UN Palestinian ambassador on Israeli minister’s Al-Aqsa visit
STORY: "It is the international community that decides the fate of defending and protecting the historic status quo in Jerusalem, in the defense of the Islamic and the Christian sites in Jerusalem," said Riyad Mansour, Palestinian ambassador to the United Nations.
"The attack is not only against our holy sites on Al-Aqsa mosque and Haram al-Sharif. There are, because of this environment of extremism, that this Israeli extreme government, the extremists in the history of Israel, is leading to additional aggression against our Christian sites, Christian graveyards," he added.
Israel's new far-right national security minister Itamar Ben-Gvir briefly visited Al Aqsa mosque compound in Jerusalem on Tuesday, a site also revered by Jews, angering the Palestinians and drawing a slew of condemnations.

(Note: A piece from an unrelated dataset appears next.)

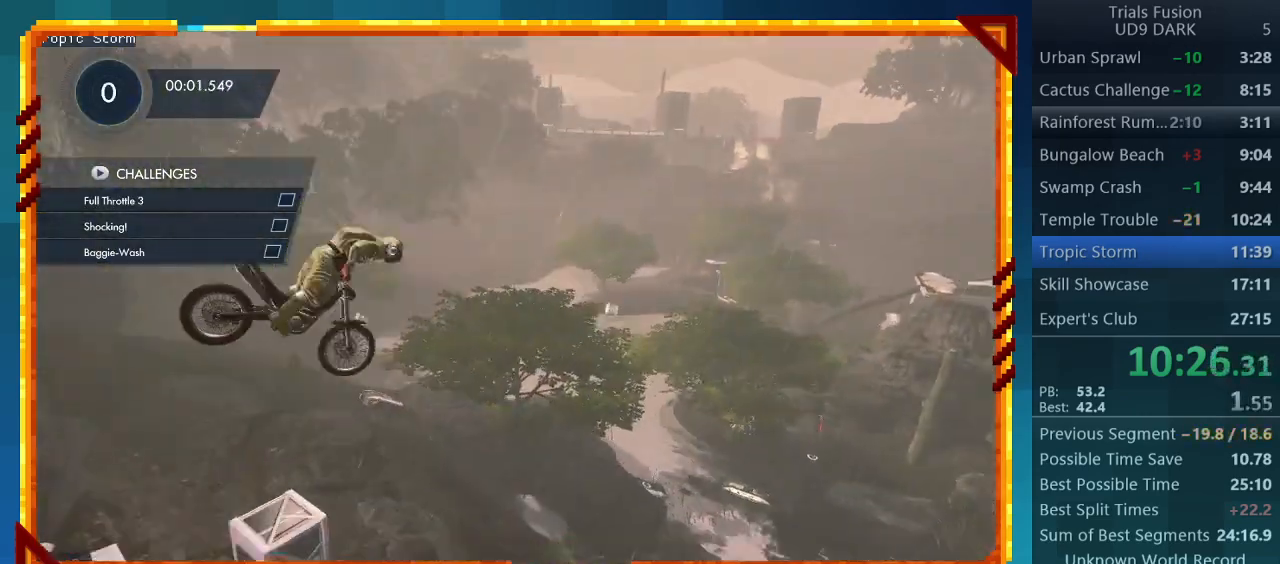
{"buttons": [], "left_stick": "center", "events": [[300, "left_stick", "center"]]}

"The international community has to speak with one voice in rejecting this extremism and rejecting those terrorists and those elements of fascists in the Israeli government," Mansour said.
Al-Aqsa compound, known to Muslims as the Noble Sanctuary, is Islam's third holiest site. It is also Judaism's most sacred site.
It is also a symbol for Palestinian hopes of securing a state, a goal that looks ever bleaker with Ben-Gvir and other far-right allies now in Prime Minister Benjamin Netanyahu's government.
It is located in East Jerusalem, among areas Israel captured in the 1967 Middle East war and where Palestinians seek statehood. Israel deems all of Jerusalem its indivisible capital - a status not recognized internationally.